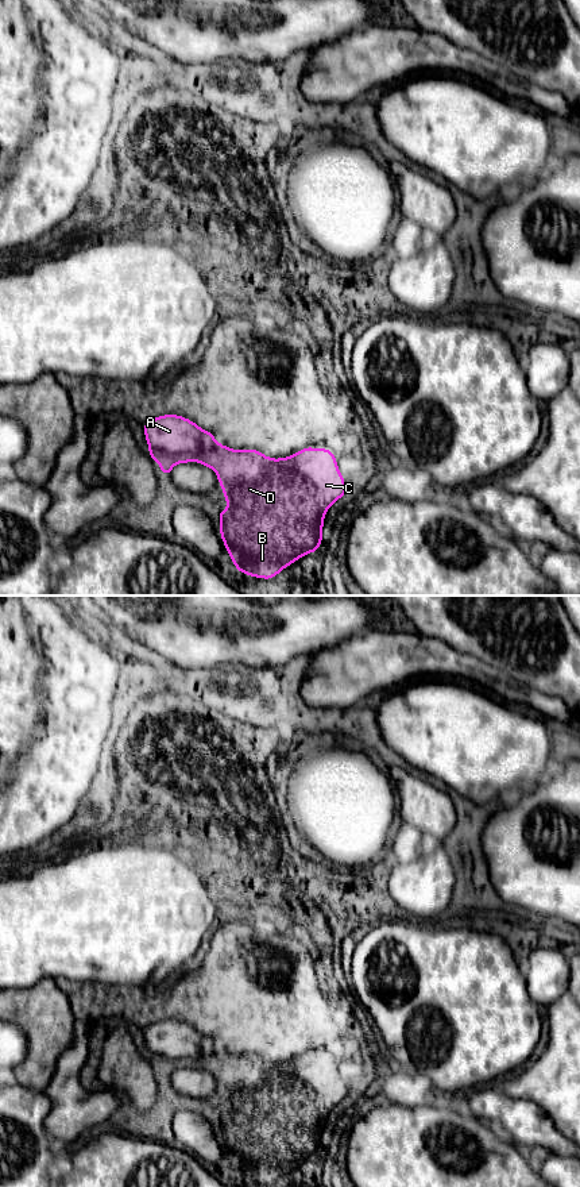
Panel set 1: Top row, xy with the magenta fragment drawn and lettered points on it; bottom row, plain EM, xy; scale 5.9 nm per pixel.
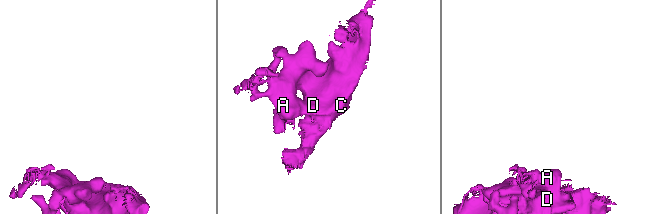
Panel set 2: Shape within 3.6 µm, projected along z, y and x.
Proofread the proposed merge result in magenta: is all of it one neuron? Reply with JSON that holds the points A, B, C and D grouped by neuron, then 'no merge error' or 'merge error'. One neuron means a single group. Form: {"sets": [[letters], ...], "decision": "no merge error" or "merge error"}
{"sets": [["A"], ["B", "C", "D"]], "decision": "merge error"}

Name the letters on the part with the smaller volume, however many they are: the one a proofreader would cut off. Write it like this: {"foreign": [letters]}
{"foreign": ["A"]}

----------

About this exercise: Among the records, find each line where the word "Panel" occurs, and copy it.

Task solution:
Panel set 1: Top row, xy with the magenta fragment drawn and lettered points on it; bottom row, plain EM, xy; scale 5.9 nm per pixel.
Panel set 2: Shape within 3.6 µm, projected along z, y and x.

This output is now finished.